• Given instruction
Continue the email exchange below on whether TR has dependent types, starting directly after its last line.

• Text segment
Duplicating the row for Sage looks fine :-)
On Sep 20, 2012, at 5:38 PM, John Clements wrote:
>
> On Sep 20, 2012, at 2:27 PM, Matthias Felleisen wrote:
>
>>
>>
>> Are you sure that you blew your entire budget on this email?
>>
>> TR is a dependently typed language. While types don't entire values, they
>> depend on those 'aspects' of values (is it a cons? is it a positive value?)
>> that can be checked with (usually cheap) predicates.
>
> There's a key missing word in the second sentence of the second paragraph… I
> think I understand what you're saying.
>
> Based on my tiny definition of dependent types ("types that depend on
> values"), TR doesn't look like it has dependent types (e.g. forall n .
> numbers less than n), but then again, staged compilation and modules may
> throw the definition of dependent types into a cocked hat, if I can extend
> the type system as part of an earlier phase.
>
> Tell me how confused I am, on a scale of 1-10 :).
>
> John
>
> PS: if TR really is dependently typed, then it should appear in the table on
> this page:
>
> http://en.wikipedia.org/wiki/Dependent_type
>
> I'm not quite sure what you'd put for "Program Extraction", though :).

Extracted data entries
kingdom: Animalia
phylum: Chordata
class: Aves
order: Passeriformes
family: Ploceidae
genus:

• Reply
>
>>
>>
>>
>>
>> On Sep 20, 2012, at 5:21 PM, John Clements wrote:
>>
>>> … and I don't mean Teddy Roosevelt.
>>>
>>> TR just discovered a bug that other type systems totally wouldn't have. As
>>> a side-benefit, it appears that TR should be able to generate substantially
>>> faster code as a result.
>>>
>>> Short synopsis:
>>>
>>> I have inner-loop code that's using 'modulo'. As it turns out, modulo is
>>> slow, because (among other things) it handles cases where the modulus needs
>>> to be added or subtracted more than once. So, I wrote my own. In fact, I
>>> specialized my own to the situation where it wrapped down only, because it
>>> was being applied to a counter that only got bumped up by 1.
>>>
>>> I found another use of modulo, and pointed it to the same function.
>>>
>>> OOPS! the program doesn't type-check any more. Why? because TR correctly
>>> notes that in my other use of the function, it's entirely possible for the
>>> index to be less than zero.
>>>
>>> In principle, any dependent type system should have been able to figure
>>> this out. In practice, though, I don't know of any languages that actually
>>> support dependent types in this way… er, agda?
>>>
>>> Anyhow, TR just saved me a bunch of debugging time.
>>>
>>> Of course, I just blew it all, writing this e-mail….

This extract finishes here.